Problem description => Search the material below for the word "Téléphone". Copy every line where it is found.

:: Given information ::

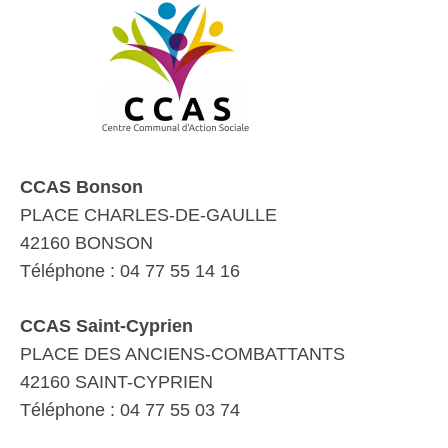
CCAS Bonson
PLACE CHARLES-DE-GAULLE
42160 BONSON
Téléphone : 04 77 55 14 16
CCAS Saint-Cyprien
PLACE DES ANCIENS-COMBATTANTS
42160 SAINT-CYPRIEN
Téléphone : 04 77 55 03 74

:::

Written solution =>
Téléphone : 04 77 55 14 16
Téléphone : 04 77 55 03 74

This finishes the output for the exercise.